→ PROMPT
Repeat the records in full and exactly, omitting pictures.

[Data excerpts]
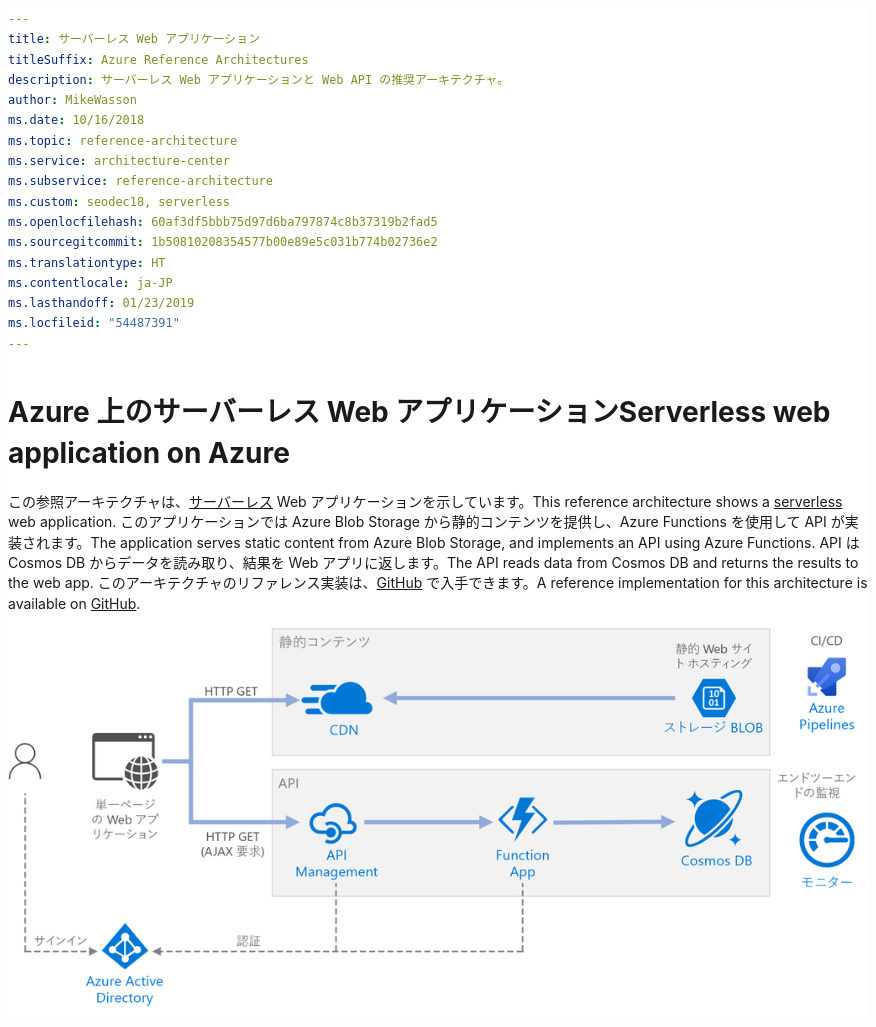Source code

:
 ```yaml
---
title: サーバーレス Web アプリケーション
titleSuffix: Azure Reference Architectures
description: サーバーレス Web アプリケーションと Web API の推奨アーキテクチャ。
author: MikeWasson
ms.date: 10/16/2018
ms.topic: reference-architecture
ms.service: architecture-center
ms.subservice: reference-architecture
ms.custom: seodec18, serverless
ms.openlocfilehash: 60af3df5bbb75d97d6ba797874c8b37319b2fad5
ms.sourcegitcommit: 1b50810208354577b00e89e5c031b774b02736e2
ms.translationtype: HT
ms.contentlocale: ja-JP
ms.lasthandoff: 01/23/2019
ms.locfileid: "54487391"
---
```

# <a name="serverless-web-application-on-azure"></a><span data-ttu-id="f961f-103">Azure 上のサーバーレス Web アプリケーション</span><span class="sxs-lookup"><span data-stu-id="f961f-103">Serverless web application on Azure</span></span>

<span data-ttu-id="f961f-104">この参照アーキテクチャは、[サーバーレス](https://azure.microsoft.com/solutions/serverless/) Web アプリケーションを示しています。</span><span class="sxs-lookup"><span data-stu-id="f961f-104">This reference architecture shows a [serverless](https://azure.microsoft.com/solutions/serverless/) web application.</span></span> <span data-ttu-id="f961f-105">このアプリケーションでは Azure Blob Storage から静的コンテンツを提供し、Azure Functions を使用して API が実装されます。</span><span class="sxs-lookup"><span data-stu-id="f961f-105">The application serves static content from Azure Blob Storage, and implements an API using Azure Functions.</span></span> <span data-ttu-id="f961f-106">API は Cosmos DB からデータを読み取り、結果を Web アプリに返します。</span><span class="sxs-lookup"><span data-stu-id="f961f-106">The API reads data from Cosmos DB and returns the results to the web app.</span></span> <span data-ttu-id="f961f-107">このアーキテクチャのリファレンス実装は、[GitHub][github] で入手できます。</span><span class="sxs-lookup"><span data-stu-id="f961f-107">A reference implementation for this architecture is available on [GitHub][github].</span></span>

![サーバーレス Web アプリケーションの参照アーキテクチャ](./_images/serverless-web-app.png)


[api-versioning]: ../../best-practices/api-design.md#versioning-a-restful-web-api
[apim]: /azure/api-management/api-management-key-concepts
[apim-ip]: /azure/api-management/api-management-faq#is-the-api-management-gateway-ip-address-constant-can-i-use-it-in-firewall-rules
[api-geo]: /azure/api-management/api-management-howto-deploy-multi-region
[apim-scale]: /azure/api-management/api-management-howto-autoscale
[apim-validate-jwt]: /azure/api-management/api-management-access-restriction-policies#ValidateJWT
[apim-versioning]: /azure/api-management/api-management-get-started-publish-versions
[apim-versioning-schemes]: /azure/api-management/api-management-get-started-publish-versions#choose-a-versioning-scheme
[app-service-auth]: /azure/app-service/app-service-authentication-overview
[app-service-ip-restrictions]: /azure/app-service/app-service-ip-restrictions
[app-service-security]: /azure/app-service/app-service-security
[ase]: /azure/app-service/environment/intro
[azure-messaging]: /azure/event-grid/compare-messaging-services
[claims]: https://en.wikipedia.org/wiki/Claims-based_identity
[cdn]: https://azure.microsoft.com/services/cdn/
[cdn-https]: /azure/cdn/cdn-custom-ssl
[cors-policy]: /azure/api-management/api-management-cross-domain-policies
[cosmosdb]: /azure/cosmos-db/introduction
[cosmosdb-geo]: /azure/cosmos-db/distribute-data-globally
[cosmosdb-input-binding]: /azure/azure-functions/functions-bindings-cosmosdb-v2#input
[cosmosdb-scale]: /azure/cosmos-db/partition-data
[event-driven]: ../../guide/architecture-styles/event-driven.md
[functions]: /azure/azure-functions/functions-overview
[functions-bindings]: /azure/azure-functions/functions-triggers-bindings
[functions-cold-start]: https://blogs.msdn.microsoft.com/appserviceteam/2018/02/07/understanding-serverless-cold-start/
[functions-https]: /azure/app-service/app-service-web-tutorial-custom-ssl#enforce-https
[functions-proxy]: /azure/azure-functions/functions-proxies
[functions-run-from-package]: /azure/azure-functions/run-functions-from-deployment-package
[functions-scale]: /azure/azure-functions/functions-scale
[functions-timeout]: /azure/azure-functions/functions-scale#consumption-plan
[functions-zip-deploy]: /azure/azure-functions/deployment-zip-push
[graph]: https://developer.microsoft.com/graph/docs/concepts/overview
[key-vault-web-app]: /azure/key-vault/tutorial-web-application-keyvault
[microservices-domain-analysis]: ../../microservices/domain-analysis.md
[monitor]: /azure/azure-monitor/overview
[oauth-flow]: https://auth0.com/docs/api-auth/which-oauth-flow-to-use
[partition-key]: /azure/cosmos-db/partition-data
[pipelines]: /azure/devops/pipelines/index
[ru]: /azure/cosmos-db/request-units
[scopes]: /azure/active-directory/develop/v2-permissions-and-consent
[static-hosting]: /azure/storage/blobs/storage-blob-static-website
[static-hosting-preview]: https://azure.microsoft.com/blog/azure-storage-static-web-hosting-public-preview/
[storage-https]: /azure/storage/common/storage-require-secure-transfer
[tm]: /azure/traffic-manager/traffic-manager-overview
[github]: https://github.com/mspnp/serverless-reference-implementation
[HttpRequestAuthorizationExtensions]: https://github.com/mspnp/serverless-reference-implementation/blob/master/src/DroneStatus/dotnet/DroneStatusFunctionApp/HttpRequestAuthorizationExtensions.cs
[readme]: https://github.com/mspnp/serverless-reference-implementation/blob/master/README.md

→ THE ANSWER
Source code

:
 ```yaml
---
title: サーバーレス Web アプリケーション
titleSuffix: Azure Reference Architectures
description: サーバーレス Web アプリケーションと Web API の推奨アーキテクチャ。
author: MikeWasson
ms.date: 10/16/2018
ms.topic: reference-architecture
ms.service: architecture-center
ms.subservice: reference-architecture
ms.custom: seodec18, serverless
ms.openlocfilehash: 60af3df5bbb75d97d6ba797874c8b37319b2fad5
ms.sourcegitcommit: 1b50810208354577b00e89e5c031b774b02736e2
ms.translationtype: HT
ms.contentlocale: ja-JP
ms.lasthandoff: 01/23/2019
ms.locfileid: "54487391"
---
```

# <a name="serverless-web-application-on-azure"></a><span data-ttu-id="f961f-103">Azure 上のサーバーレス Web アプリケーション</span><span class="sxs-lookup"><span data-stu-id="f961f-103">Serverless web application on Azure</span></span>

<span data-ttu-id="f961f-104">この参照アーキテクチャは、[サーバーレス](https://azure.microsoft.com/solutions/serverless/) Web アプリケーションを示しています。</span><span class="sxs-lookup"><span data-stu-id="f961f-104">This reference architecture shows a [serverless](https://azure.microsoft.com/solutions/serverless/) web application.</span></span> <span data-ttu-id="f961f-105">このアプリケーションでは Azure Blob Storage から静的コンテンツを提供し、Azure Functions を使用して API が実装されます。</span><span class="sxs-lookup"><span data-stu-id="f961f-105">The application serves static content from Azure Blob Storage, and implements an API using Azure Functions.</span></span> <span data-ttu-id="f961f-106">API は Cosmos DB からデータを読み取り、結果を Web アプリに返します。</span><span class="sxs-lookup"><span data-stu-id="f961f-106">The API reads data from Cosmos DB and returns the results to the web app.</span></span> <span data-ttu-id="f961f-107">このアーキテクチャのリファレンス実装は、[GitHub][github] で入手できます。</span><span class="sxs-lookup"><span data-stu-id="f961f-107">A reference implementation for this architecture is available on [GitHub][github].</span></span>

![サーバーレス Web アプリケーションの参照アーキテクチャ](./_images/serverless-web-app.png)


[api-versioning]: ../../best-practices/api-design.md#versioning-a-restful-web-api
[apim]: /azure/api-management/api-management-key-concepts
[apim-ip]: /azure/api-management/api-management-faq#is-the-api-management-gateway-ip-address-constant-can-i-use-it-in-firewall-rules
[api-geo]: /azure/api-management/api-management-howto-deploy-multi-region
[apim-scale]: /azure/api-management/api-management-howto-autoscale
[apim-validate-jwt]: /azure/api-management/api-management-access-restriction-policies#ValidateJWT
[apim-versioning]: /azure/api-management/api-management-get-started-publish-versions
[apim-versioning-schemes]: /azure/api-management/api-management-get-started-publish-versions#choose-a-versioning-scheme
[app-service-auth]: /azure/app-service/app-service-authentication-overview
[app-service-ip-restrictions]: /azure/app-service/app-service-ip-restrictions
[app-service-security]: /azure/app-service/app-service-security
[ase]: /azure/app-service/environment/intro
[azure-messaging]: /azure/event-grid/compare-messaging-services
[claims]: https://en.wikipedia.org/wiki/Claims-based_identity
[cdn]: https://azure.microsoft.com/services/cdn/
[cdn-https]: /azure/cdn/cdn-custom-ssl
[cors-policy]: /azure/api-management/api-management-cross-domain-policies
[cosmosdb]: /azure/cosmos-db/introduction
[cosmosdb-geo]: /azure/cosmos-db/distribute-data-globally
[cosmosdb-input-binding]: /azure/azure-functions/functions-bindings-cosmosdb-v2#input
[cosmosdb-scale]: /azure/cosmos-db/partition-data
[event-driven]: ../../guide/architecture-styles/event-driven.md
[functions]: /azure/azure-functions/functions-overview
[functions-bindings]: /azure/azure-functions/functions-triggers-bindings
[functions-cold-start]: https://blogs.msdn.microsoft.com/appserviceteam/2018/02/07/understanding-serverless-cold-start/
[functions-https]: /azure/app-service/app-service-web-tutorial-custom-ssl#enforce-https
[functions-proxy]: /azure/azure-functions/functions-proxies
[functions-run-from-package]: /azure/azure-functions/run-functions-from-deployment-package
[functions-scale]: /azure/azure-functions/functions-scale
[functions-timeout]: /azure/azure-functions/functions-scale#consumption-plan
[functions-zip-deploy]: /azure/azure-functions/deployment-zip-push
[graph]: https://developer.microsoft.com/graph/docs/concepts/overview
[key-vault-web-app]: /azure/key-vault/tutorial-web-application-keyvault
[microservices-domain-analysis]: ../../microservices/domain-analysis.md
[monitor]: /azure/azure-monitor/overview
[oauth-flow]: https://auth0.com/docs/api-auth/which-oauth-flow-to-use
[partition-key]: /azure/cosmos-db/partition-data
[pipelines]: /azure/devops/pipelines/index
[ru]: /azure/cosmos-db/request-units
[scopes]: /azure/active-directory/develop/v2-permissions-and-consent
[static-hosting]: /azure/storage/blobs/storage-blob-static-website
[static-hosting-preview]: https://azure.microsoft.com/blog/azure-storage-static-web-hosting-public-preview/
[storage-https]: /azure/storage/common/storage-require-secure-transfer
[tm]: /azure/traffic-manager/traffic-manager-overview
[github]: https://github.com/mspnp/serverless-reference-implementation
[HttpRequestAuthorizationExtensions]: https://github.com/mspnp/serverless-reference-implementation/blob/master/src/DroneStatus/dotnet/DroneStatusFunctionApp/HttpRequestAuthorizationExtensions.cs
[readme]: https://github.com/mspnp/serverless-reference-implementation/blob/master/README.md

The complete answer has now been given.